YOUR GOAL: Set down the passage of the nursing home financing excerpt below word for word, starting at "Lenders that have" and ending at "a difficult situation.".

DOCUMENT SEGMENT:
Such funding, with federal dollars from the Provider Relief Fund (PRF) expected to sunset once pandemic becomes endemic, is “fundamentally important” as this part of the post-acute care continuum continues to evolve.

Investor enthusiasm unaffected by PE target

Panelists don’t believe increased scrutiny of private equity in the industry will affect investor enthusiasm. People who are in the SNF market remain committed to that market, Schnell said.

Lenders that have committed to and understand this aspect of health care aren’t going away, she added.

“We’ve gone through cycles before. This is probably major with a pandemic, but we’ve gone through reimbursement changes, significant platform changes for reimbursement … we weathered the storm, but I think that our community really needs to speak up,” Schnell said.

If anything, the wider populace now has a better understanding of the industry as a result of the pandemic, Slusher said, a positive development to come out of a difficult situation.

Medicaid rates have finally seen a bump in some states like Florida and Kansas, with state officials recognizing that nursing homes are a fundamental setting for care delivery, he said.

State and federal funding is a “net positive,” he added, in correlation to the “stroke-of-the-pen” risk often associated with nursing homes.

The Medicare Payment Advisory Commission (MedPAC), however, suggested a 5% cut to Medicare, a worrying prospect given the industry’s workforce crisis, Schnell said.

Parkinson told SNN this week that he had concerns the proposed payment rule released by the Centers for Medicare & Medicaid Services in the coming weeks would come with cuts to Medicare funding.

“The tea leaves are indicating that we’ve got a real problem here. So we’re working as hard as we can to make the best possible case that nursing homes have never been in a worse position and this would not be a good time for a cut,” he said.

Schnell hopes “cooler heads prevail,” as operators need funding to hire and train workers.

Ownership structured by the pandemic

The new crop of owner-operators are having a harder time right now, Schnell said, because investors are very cautious coming out of the pandemic.

“I feel bad for the new operators, the guys who were in nursing, who are administrators, and then want to go out on their own and buy a handful of homes,” she added. “I’ve always been a big advocate of those guys, because they were the next generation of owner-operators.”

Slusher expects hospital systems to continue to sell their long-term care assets, further shifting facility ownership to for-profit entities.

“They’re good at surgery, but they’re not good at running a long-term care building, and they know it,” added Slusher. “They’re willing to sell their portfolios and also partner with the for-profit operators that they’re selling it to, and they think that’s a very good coordination for them.”

Earlier this month New Jersey-based hospital system Hackensack Meridian Health agreed to sell off a majority of its long-term care facilities to Complete Care Management, a family-owned and operated New Jersey-based provider.

RAW DATA:

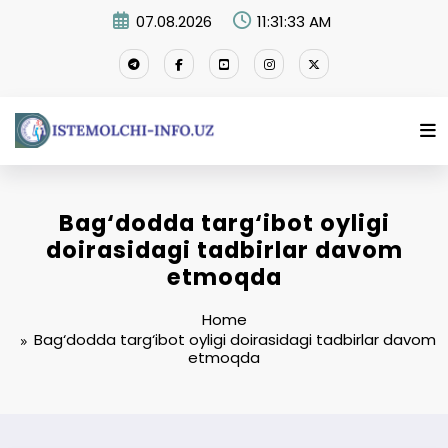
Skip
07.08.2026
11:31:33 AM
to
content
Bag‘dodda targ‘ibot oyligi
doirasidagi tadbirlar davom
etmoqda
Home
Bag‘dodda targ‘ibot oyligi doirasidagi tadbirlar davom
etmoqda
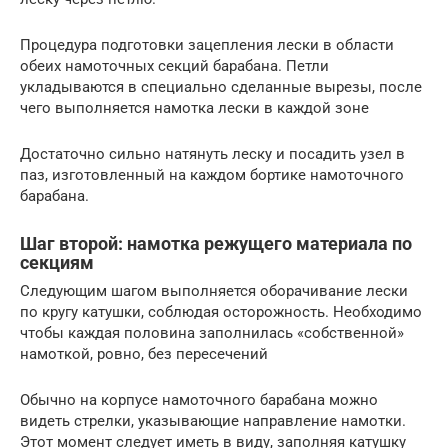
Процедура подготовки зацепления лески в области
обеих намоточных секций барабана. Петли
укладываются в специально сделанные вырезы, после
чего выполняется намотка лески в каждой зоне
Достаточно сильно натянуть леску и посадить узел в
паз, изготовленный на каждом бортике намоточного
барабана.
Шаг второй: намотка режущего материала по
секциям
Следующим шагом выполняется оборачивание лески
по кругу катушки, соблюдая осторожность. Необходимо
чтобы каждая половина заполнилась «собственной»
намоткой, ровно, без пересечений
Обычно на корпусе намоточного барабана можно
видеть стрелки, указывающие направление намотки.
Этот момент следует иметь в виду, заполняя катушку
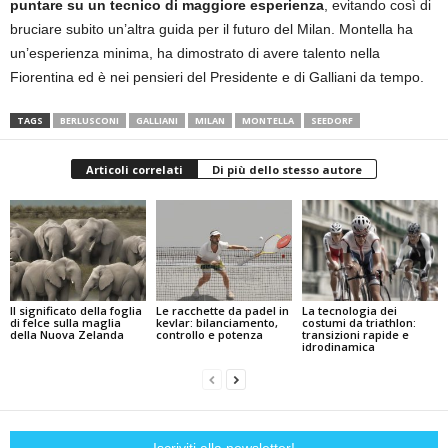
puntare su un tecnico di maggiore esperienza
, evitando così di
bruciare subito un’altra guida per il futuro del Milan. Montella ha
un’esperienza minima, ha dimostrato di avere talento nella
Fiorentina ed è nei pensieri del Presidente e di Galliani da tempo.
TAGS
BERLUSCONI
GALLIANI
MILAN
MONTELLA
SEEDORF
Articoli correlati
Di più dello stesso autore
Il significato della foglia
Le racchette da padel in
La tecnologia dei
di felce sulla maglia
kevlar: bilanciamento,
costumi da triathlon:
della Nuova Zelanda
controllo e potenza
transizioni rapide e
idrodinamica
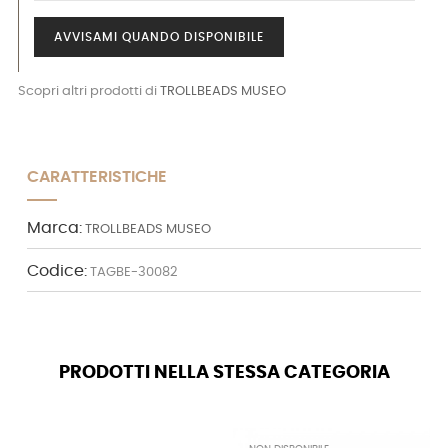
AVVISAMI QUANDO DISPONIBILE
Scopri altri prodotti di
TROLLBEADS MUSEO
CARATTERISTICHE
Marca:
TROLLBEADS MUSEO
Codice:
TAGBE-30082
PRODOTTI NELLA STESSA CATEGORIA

SOLUTION TO THE PROBLEM:
Lenders that have committed to and understand this aspect of health care aren’t going away, she added.

“We’ve gone through cycles before. This is probably major with a pandemic, but we’ve gone through reimbursement changes, significant platform changes for reimbursement … we weathered the storm, but I think that our community really needs to speak up,” Schnell said.

If anything, the wider populace now has a better understanding of the industry as a result of the pandemic, Slusher said, a positive development to come out of a difficult situation.